At its launch this year, SEAM received over 200 applications from across Lab organizations. Gillette is hopeful that next year, the program can expand the number of participants enrolled while lowering the program cost per student. He points out, “The whole intent of the program is scalability. By having people work together in groups, connecting formally and informally throughout the course, we’re fostering a self-sustaining community.”
CSMS Safely Sources Cloud Solutions
Headed by CASC scientist Brian Weston, another ISCP project, Cloud Services for Mission Science (CSMS), is designed to help Livermore strategically integrate cloud-based workflows to enhance mission deliverability. “By leveraging tech industry innovations, we can significantly boost our research capabilities and throughput to reduce time-to-discovery,” says Weston. CSMS is, in a sense, a “matchmaking” effort between internal needs and external cloud services.
Livermore is a world leader in the hardware and software used to run physics solvers and simulations on high-performance computing (HPC) systems, but continually revamping data management strategies need not detract from its scientific research focus. “There are still many computing tasks that don’t require HPC. Science-enabling technologies such as databases, search engines, Jupyter notebooks, project management tools, and dashboards significantly enhance our overall productivity. These tools continue to develop, especially in the realm of machine learning operations and implementations of large language models [LLMs],” Weston says.
Naturally, the Laboratory cannot rely on just any service to handle its information, which ranges in sensitivity from “Unlimited Release” to “Top Secret.” Federal agencies look to the authorizations issued by the Federal Risk and Authorization Management Program (FedRAMP), an initiative of the U.S. General Services Administration to provide standardized security certifications for assessing private cloud solutions for federal use. Weston and collaborating scientist Joshua DeOtte pay close attention to how Livermore data is classified, liaising between LivIT (which manages and secures the Lab’s IT needs) and mission areas to detect product matches.
Weston shares that a highlight of the project so far has been augmenting Livermore’s classified document management system. CSMS helped identify how Amazon Web Services could safely perform optical character recognition to read data from scanned documents. Then, LLMs could summarize the documents, and users could execute a semantic search to quickly find documents of interest. CSMS ultimately helped to locate existing services that met Livermore’s operational needs and security requirements, preserving resources that otherwise would have been devoted to developing brand new tools.

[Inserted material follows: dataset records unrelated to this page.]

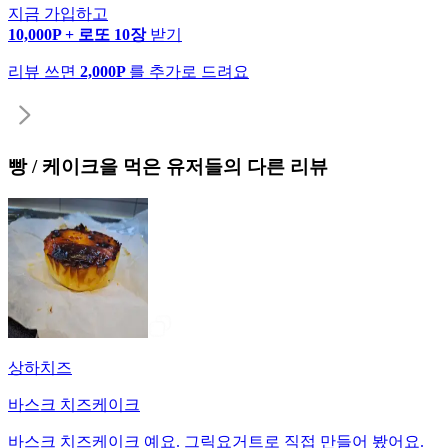
지금 가입하고
10,000P + 로또 10장
받기
리뷰 쓰면
2,000P
를 추가로 드려요
빵 / 케이크
을 먹은 유저들의 다른 리뷰
상하치즈
바스크 치즈케이크
바스크 치즈케이크 예요. 그릭요거트로 직접 만들어 봤어요.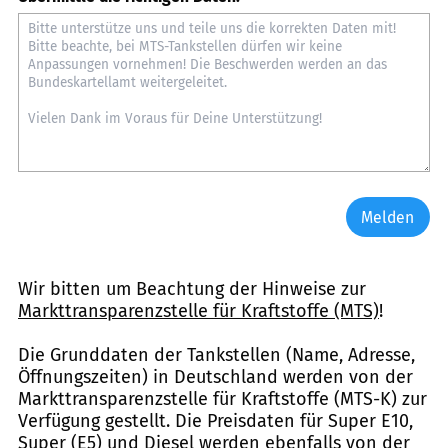
Melden
Wir bitten um Beachtung der Hinweise zur
Markttransparenzstelle für Kraftstoffe (MTS)
!
Die Grunddaten der Tankstellen (Name, Adresse,
Öffnungszeiten) in Deutschland werden von der
Markttransparenzstelle für Kraftstoffe (MTS-K) zur
Verfügung gestellt. Die Preisdaten für Super E10,
Super (E5) und Diesel werden ebenfalls von der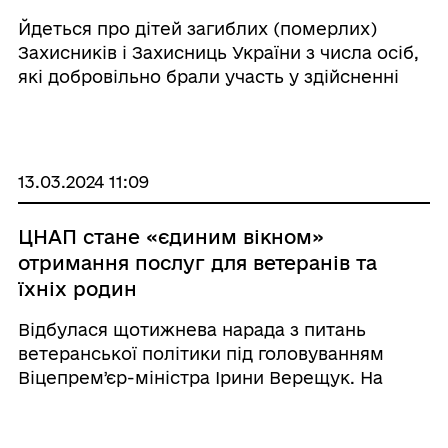
захисників-добровольців
Йдеться про дітей загиблих (померлих)
Захисників і Захисниць України з числа осіб,
які добровільно брали участь у здійсненні
заходів, необхідних для забезпечення
оборони України, та не входили до складу
добровольчих формувань територіальних
громад (ДФТГ). ...
13.03.2024 11:09
ЦНАП стане «єдиним вікном»
отримання послуг для ветеранів та
їхніх родин
Відбулася щотижнева нарада з питань
ветеранської політики під головуванням
Віцепремʼєр-міністра Ірини Верещук. На
заході Мінветеранів представили
презентацію «Єдине вікно у ЦНАП, як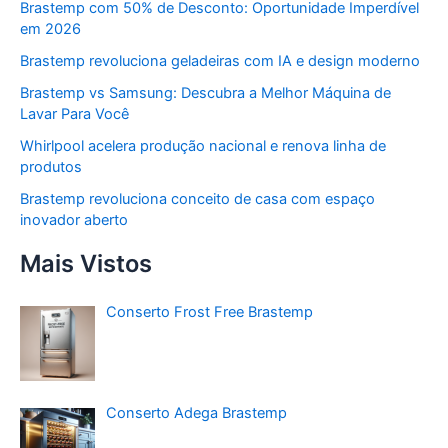
Brastemp com 50% de Desconto: Oportunidade Imperdível
em 2026
Brastemp revoluciona geladeiras com IA e design moderno
Brastemp vs Samsung: Descubra a Melhor Máquina de
Lavar Para Você
Whirlpool acelera produção nacional e renova linha de
produtos
Brastemp revoluciona conceito de casa com espaço
inovador aberto
Mais Vistos
Conserto Frost Free Brastemp
Conserto Adega Brastemp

Going forward, Weston says CSMS is investigating further data management and engineering opportunities. Currently, a sizeable portion of the Laboratory’s data storage methods do not meet data management principles of findability, accessibility, interoperability, and reusability (FAIR), primarily due to historical data siloing. “We produce a lot of expensive data, so we need to make sure our management systems meet these principles. Several cloud-based data engineering solutions can help us reach that goal,” he says.
Gillette notes, “CSMS is standing up cloud services at the Lab. Meanwhile, our SEAM courses utilize cloud services to deliver online Python environments for educating our staff about ML methods. These themes of technology adoption and education go hand in hand.”